Nepalese federal level identity card

National Identity Card of Nepal is a federal level identity card with a unique identity number for each person that can be obtained by citizens of Nepal, based on their biometric and demographic data. The data is collected by the Department of National ID and Civil Registration (DONIDCR), under the jurisdiction of the Ministry of Home Affairs. The contract to process and deliver the cards was signed in 2018 with IDEMIA.

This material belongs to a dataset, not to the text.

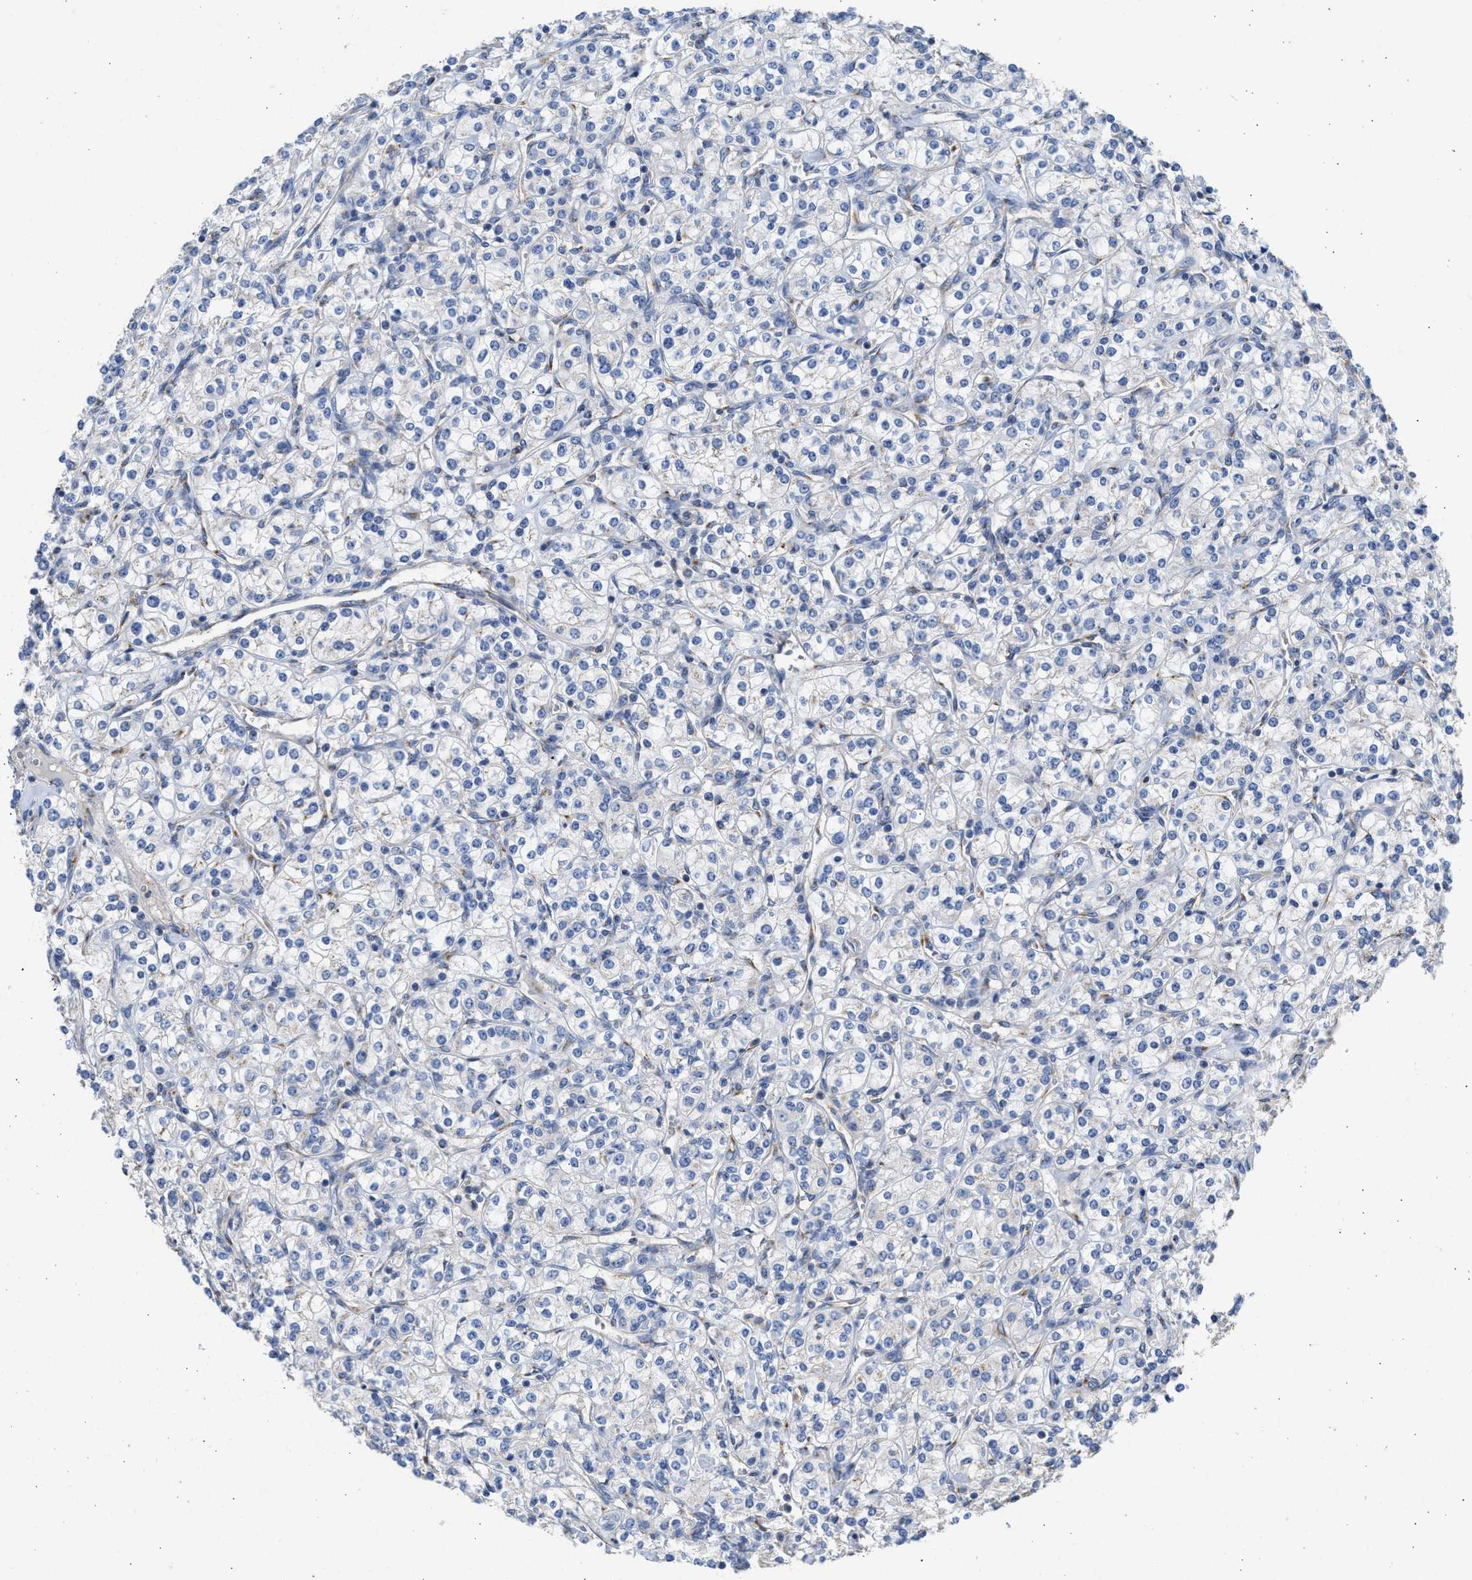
{"staining": {"intensity": "negative", "quantity": "none", "location": "none"}, "tissue": "renal cancer", "cell_type": "Tumor cells", "image_type": "cancer", "snomed": [{"axis": "morphology", "description": "Adenocarcinoma, NOS"}, {"axis": "topography", "description": "Kidney"}], "caption": "Image shows no protein staining in tumor cells of renal cancer (adenocarcinoma) tissue.", "gene": "IPO8", "patient": {"sex": "male", "age": 77}}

This card will feature a unique number, photo, personal Information and 10 fingerprints of the bearer. Upon full implementation, this card is to replace the current "Nepalese Citizenship" and it will be used for National Identity, personal identity, as Voter ID Card and as a Social Security Card through its unique number. This card will not replace other documents like Passport, Driver License.

The project began in the fiscal year 2018/19, with initial distributions in districts like Panchthar and to government employees. The Department of National ID and Civil Registration (DoNIDCR) now oversees the program, which is being implemented in phases, starting with 110,000 cards in Rupandehi District.

The National ID Card is expected to facilitate various official processes, including a centralized KYC (Know Your Client) system for banks and easier access to services like e-passports. While distribution is ongoing, many citizens are still awaiting their cards due to a slow processing timeline. Keep an eye on updates as the government works to expand distribution and improve efficiency.

== eNID Download and OTP Verification ==

The Department of National ID and Civil Registration (DONIDCR) has introduced an online service that allows eligible citizens to download an electronic National Identity Card (eNID) through its Citizen Portal. To access the service, users are required to provide citizenship-related details for identity verification. The eNID serves as a digital version of the National Identity Card and can be accessed through official government digital platforms.

As part of the authentication process, the system may require One-Time Password (OTP) verification linked to the user's registered mobile number before granting access to digital identity services. The introduction of eNID and OTP-based verification is intended to enhance security and facilitate online access to identity-related services.